No table? Make a table. I always keep a dummy table around just for this.
create table artificial_range(
id int not null primary key auto_increment,
name varchar( 20 ) null ) ;
-- or whatever your database requires for an auto increment column
insert into artificial_range( name ) values ( null )
-- create one row.
insert into artificial_range( name ) select name from artificial_range;
-- you now have two rows
insert into artificial_range( name ) select name from artificial_range;
-- you now have four rows
insert into artificial_range( name ) select name from artificial_range;
-- you now have eight rows
--etc.
insert into artificial_range( name ) select name from artificial_range;
-- you now have 1024 rows, with ids 1-1024
Now make it convenient to use, and limit it to 30 days, with a view:
Edit: JR Lawhorne notes:
You need to change "date_add" to "date_sub" to get the previous 30 days in the created view.
Thanks JR!
create view each_of_the_last_30_days as
select date_sub( now(), interval (id - 1) day ) as adate
from artificial_range where id < 32;
Now use this in your query (I haven't actually tested your query, I'm just assuming it works correctly):
Edit: I should be joining the other way:
SELECT COUNT(*) cnt, b.adate
FROM each_of_the_last_30_days b
left outer join sample a
on ( b.adate BETWEEN a.start_active AND a.last_active)
GROUP BY b.adate;
SQL is great at matching sets of values that are stored in the database, but it isn't so great at matching sets of values that aren't in the database.

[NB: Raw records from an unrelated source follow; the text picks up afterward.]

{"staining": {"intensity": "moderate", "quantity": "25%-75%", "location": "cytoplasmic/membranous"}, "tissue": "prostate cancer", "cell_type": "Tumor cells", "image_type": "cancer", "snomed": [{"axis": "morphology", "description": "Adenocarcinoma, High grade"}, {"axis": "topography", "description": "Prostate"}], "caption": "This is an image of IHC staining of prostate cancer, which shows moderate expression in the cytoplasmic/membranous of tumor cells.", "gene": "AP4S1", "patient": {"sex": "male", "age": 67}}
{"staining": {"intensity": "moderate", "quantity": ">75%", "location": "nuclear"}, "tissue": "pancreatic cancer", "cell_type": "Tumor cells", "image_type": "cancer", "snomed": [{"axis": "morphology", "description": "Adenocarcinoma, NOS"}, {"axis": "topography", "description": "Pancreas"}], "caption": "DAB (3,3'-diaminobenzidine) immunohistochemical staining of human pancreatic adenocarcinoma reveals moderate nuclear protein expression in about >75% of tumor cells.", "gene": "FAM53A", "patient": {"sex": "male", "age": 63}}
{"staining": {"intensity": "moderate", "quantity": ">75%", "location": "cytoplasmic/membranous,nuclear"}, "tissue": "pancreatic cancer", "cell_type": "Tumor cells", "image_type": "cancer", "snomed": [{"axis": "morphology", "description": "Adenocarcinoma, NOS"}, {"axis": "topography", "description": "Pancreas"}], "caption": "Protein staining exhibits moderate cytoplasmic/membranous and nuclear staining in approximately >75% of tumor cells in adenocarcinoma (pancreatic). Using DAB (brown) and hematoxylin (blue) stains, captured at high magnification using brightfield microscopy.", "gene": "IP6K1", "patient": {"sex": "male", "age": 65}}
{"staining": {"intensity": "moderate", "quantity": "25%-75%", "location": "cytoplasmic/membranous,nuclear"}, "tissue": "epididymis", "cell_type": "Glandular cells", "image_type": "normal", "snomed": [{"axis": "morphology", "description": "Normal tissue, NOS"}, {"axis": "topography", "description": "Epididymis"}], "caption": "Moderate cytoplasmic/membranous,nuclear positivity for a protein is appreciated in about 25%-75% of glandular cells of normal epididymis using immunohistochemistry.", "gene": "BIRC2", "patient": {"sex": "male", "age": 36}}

So one easy workaround is to create a temp table containing the values you need:
CREATE TEMPORARY TABLE days_ago (d SMALLINT);
INSERT INTO days_ago (d) VALUES
(0), (1), (2), ... (29), (30);
Now you can compare a date that is d days ago to the span between start_active and last_active of each row. Count how many matching rows in the group per value of d and you've got your count.
SELECT CURRENT_DATE - d DAYS, COUNT(*) cnt,
FROM days_ago
LEFT JOIN sample ON (CURRENT_DATE - d DAYS BETWEEN start_active AND last_active)
GROUP BY d
ORDER BY d DESC; -- oldest to newest
Another note: you can't use column aliases defined in your select-list in expressions until you get to the GROUP BY clause. Actually, in standard SQL you can't use them until the ORDER BY clause, but MySQL supports using aliases in GROUP BY and HAVING clauses as well.
Turn the date into a unix timestamp, which is seconds, in your query and then just look for the difference to be <= the number of seconds in a month.
You can find more information here:
http://dev.mysql.com/doc/refman/5.1/en/date-and-time-functions.html#function_unix-timestamp
If you need help with the query please let me know, but MySQL has nice functions for dealing with datetime.
[Edit] Since I was confused as to the real question, I need to finish the lawn but before I forget I want to write this down.
To get a count of the number by day you will want your where clause to be as I described above, to limit to the past 30 days, but you will need to group by day, and so select by converting each start to a day of the month and then do a count of those.
This assumes that each use will be limited to one day, if the start and end dates can span several days then it will be trickier.